> [WHAT IS BEING ASKED] Look through the material and copy each line holding "Cookie".

START INPUT MATERIAL

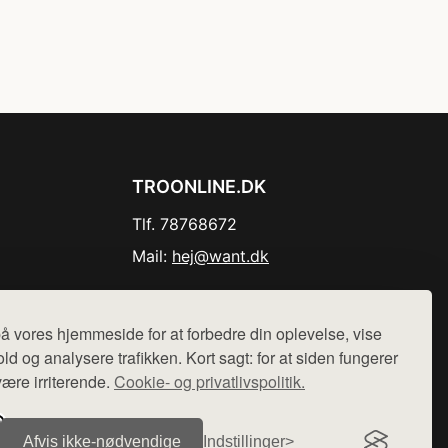
TROONLINE.DK
Tlf. 78768672
Mail:
hej@want.dk
Cookie- og privatlivspolitik
å vores hjemmeside for at forbedre din oplevelse, vise
ld og analysere trafikken. Kort sagt: for at siden fungerer
være irriterende.
Cookie- og privatlivspolitik.
r sælges ikke varer fra denne side - vi henviser til de shops,
Afvis ikke‑nødvendige
Indstillinger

END INPUT MATERIAL

> [SOLUTION TO THIS PROBLEM]
Cookie- og privatlivspolitik
Cookie- og privatlivspolitik.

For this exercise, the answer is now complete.